Your task:
In your copy, drop the images and return each record exactly as it stands.

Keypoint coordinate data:
···

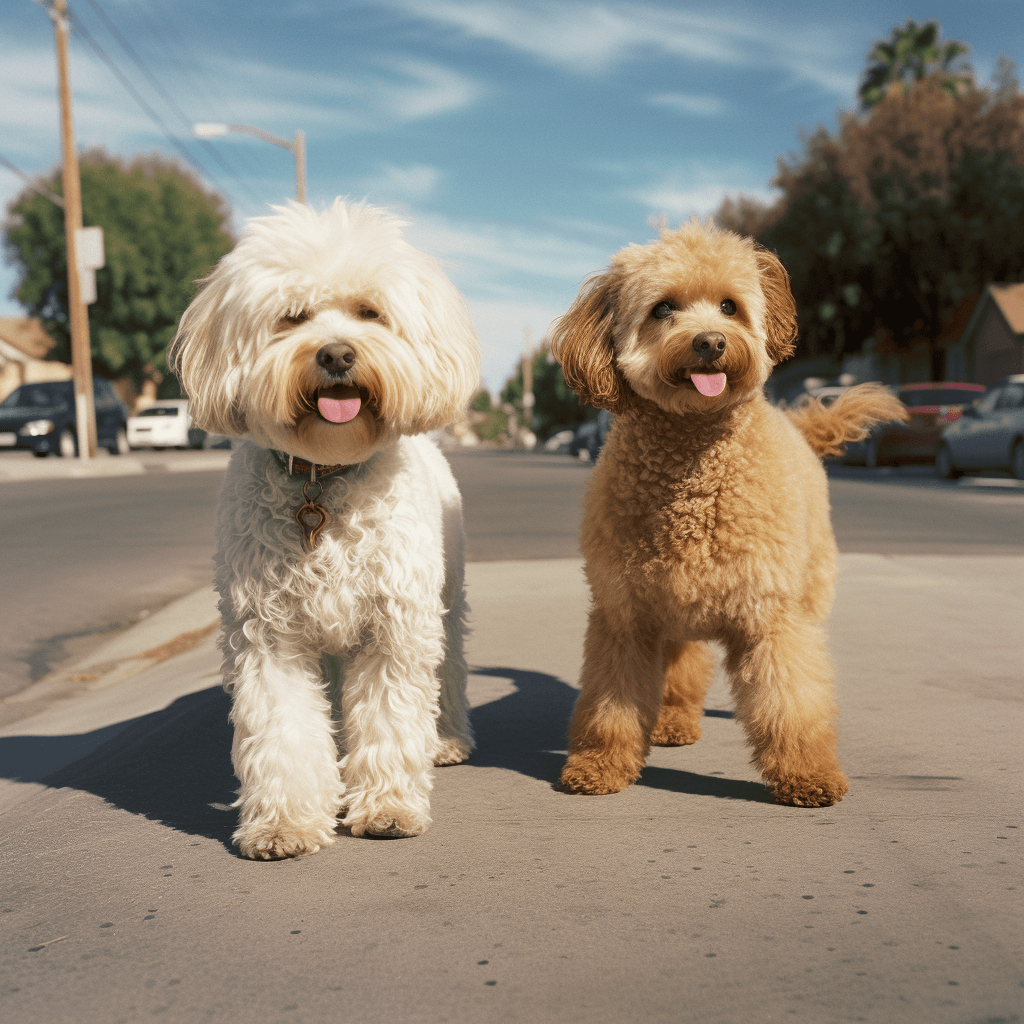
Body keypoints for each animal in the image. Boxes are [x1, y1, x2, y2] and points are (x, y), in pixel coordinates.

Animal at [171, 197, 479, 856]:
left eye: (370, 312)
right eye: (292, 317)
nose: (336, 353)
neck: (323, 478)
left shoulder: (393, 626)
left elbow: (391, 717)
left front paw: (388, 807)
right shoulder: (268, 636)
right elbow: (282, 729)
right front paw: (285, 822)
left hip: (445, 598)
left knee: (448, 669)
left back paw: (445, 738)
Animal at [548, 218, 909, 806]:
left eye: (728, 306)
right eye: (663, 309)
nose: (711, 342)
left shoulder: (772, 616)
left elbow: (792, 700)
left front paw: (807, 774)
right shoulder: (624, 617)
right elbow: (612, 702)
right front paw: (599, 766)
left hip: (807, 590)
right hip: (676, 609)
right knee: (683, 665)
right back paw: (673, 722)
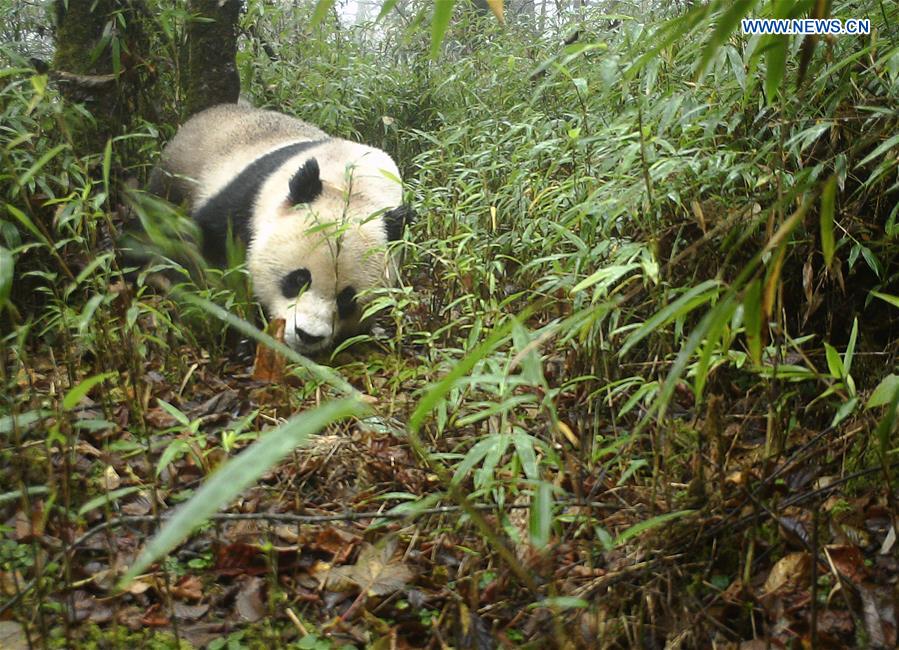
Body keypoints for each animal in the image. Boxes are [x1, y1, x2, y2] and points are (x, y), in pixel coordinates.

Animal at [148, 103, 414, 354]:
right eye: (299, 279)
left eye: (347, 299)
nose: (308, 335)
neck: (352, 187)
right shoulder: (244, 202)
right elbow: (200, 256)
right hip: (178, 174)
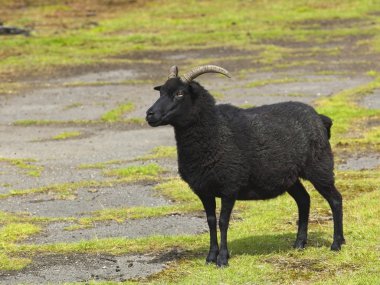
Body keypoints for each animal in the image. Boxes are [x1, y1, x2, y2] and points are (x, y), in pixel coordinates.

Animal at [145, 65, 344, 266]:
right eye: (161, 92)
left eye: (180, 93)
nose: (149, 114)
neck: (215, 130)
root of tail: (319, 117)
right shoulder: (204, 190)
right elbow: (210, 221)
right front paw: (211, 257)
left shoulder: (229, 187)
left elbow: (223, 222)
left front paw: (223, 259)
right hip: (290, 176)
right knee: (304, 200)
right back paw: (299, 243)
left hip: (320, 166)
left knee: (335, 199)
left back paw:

···

Written response:
Body keypoints for each animal in the image. Boxes are [x1, y1, x2, y2] and points are (x, y), in pixel coordinates.

Animal at [171, 197, 479, 856]:
left eye: (370, 312)
right eye: (292, 317)
nose: (336, 353)
neck: (323, 478)
left shoulder: (393, 626)
left elbow: (391, 717)
left front paw: (388, 807)
right shoulder: (268, 636)
right elbow: (282, 729)
right front paw: (285, 822)
left hip: (445, 598)
left knee: (448, 669)
left back paw: (445, 738)
Animal at [548, 218, 909, 806]:
left eye: (728, 306)
right eye: (663, 309)
nose: (711, 342)
left shoulder: (772, 616)
left elbow: (792, 700)
left front paw: (807, 774)
right shoulder: (624, 617)
right elbow: (612, 702)
right front paw: (599, 766)
left hip: (807, 590)
right hip: (676, 609)
right knee: (683, 665)
right back paw: (673, 722)
Body keypoints for each animal in the image. Boxes are [x1, y1, x2, y2] and points are (x, y), in pixel coordinates.

Animal at [148, 103, 414, 354]:
right eye: (299, 279)
left eye: (347, 299)
nose: (308, 335)
neck: (352, 187)
right shoulder: (244, 202)
right elbow: (200, 256)
right hip: (178, 174)
Body keypoints for each animal in the image. Boxes are [x1, y1, x2, y2] and points are (x, y), in pixel coordinates.

Animal at [145, 65, 344, 266]:
right eye: (161, 92)
left eye: (180, 93)
nose: (149, 114)
neck: (215, 130)
root of tail: (319, 117)
right shoulder: (204, 190)
right elbow: (210, 221)
right front paw: (211, 257)
left shoulder: (229, 187)
left elbow: (223, 222)
left front paw: (223, 259)
right hip: (290, 176)
right knee: (304, 200)
right back paw: (299, 243)
left hip: (320, 166)
left knee: (335, 199)
left back paw:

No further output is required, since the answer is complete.